There are plenty of stories about migrants finding it hard to crack the job market in New Zealand, but Asian people responding to the CFFC's survey were the more confident about their ability to find a job than people from other ethnic groups.

Maxwell said: "Broadly other stats tell us that Asian New Zealanders have higher education levels and particularly in areas that have rising demand, that may translate into greater confidence in a tight job market with skills shortages."


Family help is vital resource for many families, but higher-income families have higher levels of family support in a crisis.

While 34 per cent of people in households bringing in over $100,000 a year could access a family "helping hand" anytime they needed it, the corresponding figure for people in lower earning households was 28 per cent.

Maxwell said: "Money Week has been focusing on building resilience via buffer savings, insurance and wills. We know that lower income families are less likely to have insurance and yet will be the most impacted by the loss of a car, or house contents.

"Sometimes the car has been written off but there is still a loan outstanding on it which has to be paid. Our message this week has been that we want insurance companies to dig deep in times of crisis, not families. Make the insurers do the heavy lifting financially." 


One in five people (20 per cent) had asked for financial help from family in the past 12 months.

Maxwell said: "The upside is that a gift or loan from family is much cheaper than a payday lender. The downside is that we know that family member sometimes went to a payday lender to be able to help.

"In the worst situations we see the remaining family member with a good credit rating doing a lot of providing because they are the one that can still access money."


It's been a long time since there was food rationing imposed by government, but 13 per cent said they had gone without meals in the past year because of a lack of money.

Maxwell said: "Our work through our face to face programmes tells us this is a complicated area and it is inevitably a mix of different situations. It's not always related to how much income is coming in, it can be about debt payments that are sucking the household dry.

"Families also tell us that sometimes friends and family arrive and deplete the weeks groceries on day one and they don't feel able to say no. The inevitable response is, 'Why bother shopping and planning, do takeaways when you've got the money and then rice until next payday'. It's a feast or famine approach."


A lot of people seem not to expect to be able to rely on the government, if they suffered a serious injury. 

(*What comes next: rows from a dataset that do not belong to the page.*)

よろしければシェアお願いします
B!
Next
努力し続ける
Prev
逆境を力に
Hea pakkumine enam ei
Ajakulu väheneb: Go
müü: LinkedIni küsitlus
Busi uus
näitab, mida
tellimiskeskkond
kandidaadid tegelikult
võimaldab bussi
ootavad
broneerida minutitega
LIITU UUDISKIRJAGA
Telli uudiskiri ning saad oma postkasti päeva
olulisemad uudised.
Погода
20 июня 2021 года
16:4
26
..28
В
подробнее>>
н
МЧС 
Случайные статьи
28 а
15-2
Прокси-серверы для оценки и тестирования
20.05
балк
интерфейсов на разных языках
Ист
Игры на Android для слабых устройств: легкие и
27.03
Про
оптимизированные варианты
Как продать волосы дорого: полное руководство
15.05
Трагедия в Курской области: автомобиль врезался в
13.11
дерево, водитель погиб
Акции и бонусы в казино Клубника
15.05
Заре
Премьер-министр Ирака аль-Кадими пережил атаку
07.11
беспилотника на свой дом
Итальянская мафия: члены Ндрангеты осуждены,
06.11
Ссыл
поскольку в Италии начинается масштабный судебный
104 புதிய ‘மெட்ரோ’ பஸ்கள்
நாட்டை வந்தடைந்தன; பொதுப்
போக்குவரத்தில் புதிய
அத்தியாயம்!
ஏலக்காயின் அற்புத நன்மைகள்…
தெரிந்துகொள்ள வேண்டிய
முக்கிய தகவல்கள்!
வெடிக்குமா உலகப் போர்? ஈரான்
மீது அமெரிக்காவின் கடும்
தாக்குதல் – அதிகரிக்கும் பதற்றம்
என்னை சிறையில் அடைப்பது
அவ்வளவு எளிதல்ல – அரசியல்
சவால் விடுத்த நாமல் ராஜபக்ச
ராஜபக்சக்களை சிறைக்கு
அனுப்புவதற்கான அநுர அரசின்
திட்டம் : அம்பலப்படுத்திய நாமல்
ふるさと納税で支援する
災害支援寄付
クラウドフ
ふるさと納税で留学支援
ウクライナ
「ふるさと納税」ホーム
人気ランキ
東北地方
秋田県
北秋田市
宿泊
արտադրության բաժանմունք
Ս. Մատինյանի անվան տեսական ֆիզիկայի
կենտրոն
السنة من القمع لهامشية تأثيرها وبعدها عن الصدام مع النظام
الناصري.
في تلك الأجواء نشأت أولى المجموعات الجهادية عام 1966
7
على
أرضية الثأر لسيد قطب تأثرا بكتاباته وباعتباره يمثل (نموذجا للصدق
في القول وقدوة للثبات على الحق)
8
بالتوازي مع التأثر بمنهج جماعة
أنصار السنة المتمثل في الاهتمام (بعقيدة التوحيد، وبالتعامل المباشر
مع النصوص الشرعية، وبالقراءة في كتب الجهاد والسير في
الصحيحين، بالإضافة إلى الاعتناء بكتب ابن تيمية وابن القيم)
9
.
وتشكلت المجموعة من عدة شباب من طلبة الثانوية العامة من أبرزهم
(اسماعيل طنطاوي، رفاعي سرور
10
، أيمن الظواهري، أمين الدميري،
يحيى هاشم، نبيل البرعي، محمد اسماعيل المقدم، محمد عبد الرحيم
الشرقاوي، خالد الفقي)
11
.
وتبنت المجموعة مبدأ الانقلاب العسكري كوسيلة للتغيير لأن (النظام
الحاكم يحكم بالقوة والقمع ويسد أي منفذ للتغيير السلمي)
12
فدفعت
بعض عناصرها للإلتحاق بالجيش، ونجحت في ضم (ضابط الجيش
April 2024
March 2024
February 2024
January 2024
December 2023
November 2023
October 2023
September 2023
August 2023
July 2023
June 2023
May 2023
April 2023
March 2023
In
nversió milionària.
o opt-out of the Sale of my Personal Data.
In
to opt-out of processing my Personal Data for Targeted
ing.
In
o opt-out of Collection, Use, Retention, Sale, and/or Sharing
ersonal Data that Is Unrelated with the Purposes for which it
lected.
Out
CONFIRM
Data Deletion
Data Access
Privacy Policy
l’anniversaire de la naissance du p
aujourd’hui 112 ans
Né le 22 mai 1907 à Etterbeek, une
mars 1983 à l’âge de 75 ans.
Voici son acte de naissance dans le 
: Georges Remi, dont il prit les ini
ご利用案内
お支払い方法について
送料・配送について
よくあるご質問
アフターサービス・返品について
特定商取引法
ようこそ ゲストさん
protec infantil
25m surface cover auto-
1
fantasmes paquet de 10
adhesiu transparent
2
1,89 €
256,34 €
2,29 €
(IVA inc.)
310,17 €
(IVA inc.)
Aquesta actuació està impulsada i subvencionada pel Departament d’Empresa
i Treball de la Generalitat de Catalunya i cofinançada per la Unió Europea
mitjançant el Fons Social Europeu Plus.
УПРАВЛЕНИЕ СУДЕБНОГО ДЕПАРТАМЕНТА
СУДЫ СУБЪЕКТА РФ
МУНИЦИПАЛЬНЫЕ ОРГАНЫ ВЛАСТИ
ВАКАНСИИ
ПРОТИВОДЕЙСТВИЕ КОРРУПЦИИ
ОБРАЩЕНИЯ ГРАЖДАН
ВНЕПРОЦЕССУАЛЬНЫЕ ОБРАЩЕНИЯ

Maxwell said: "Everyone has a story about someone they know who was turned down for an ACC claim. There's some confusion about what ACC covers and when. Overall though it probably contributes to our low rates of income protection insurance."


In the past year, 13 per cent of people had pawned or sold something. Surprise?

Maxwell said: "Yes and no. The thing about pawn shops is that they deliver quick access to cash with no questions asked. No hard conversations with a lender, or applications to fill out detailing outgoings and income. They position themselves in areas with high rates of poverty so they are just a few steps away."


Again, 13 per cent of people in households earning more than $100,000 had borrowed to meet everyday expenses, compared to 26 per cent of households with incomes of $100,000 of less.

Maxwell said: "Work is underway to understand more about what's going on here. An element of it is that we live beyond our means, we buy too much stuff driven by a sense of relative poverty, simply meaning we look around and everyone else seems to have more.

"We are driven by FOMO, status anxiety, short term thinking and the easy availability of credit. We buy before we've even worked out how badly we need it, because there was a deal on.

"We do 'spaving', spending and saving, ie, they'll come home with a $200 pair of shoes and say they 'saved' $100, or a $1000 bike and say they 'saved' $300. We cook less and eat out more.

"Inflation has been relatively low so it's not necessarily driven by the cost of living, with the exception of course of the cost of housing. While interest rates are so low that is workable, but will become more of an issue if they were to rise."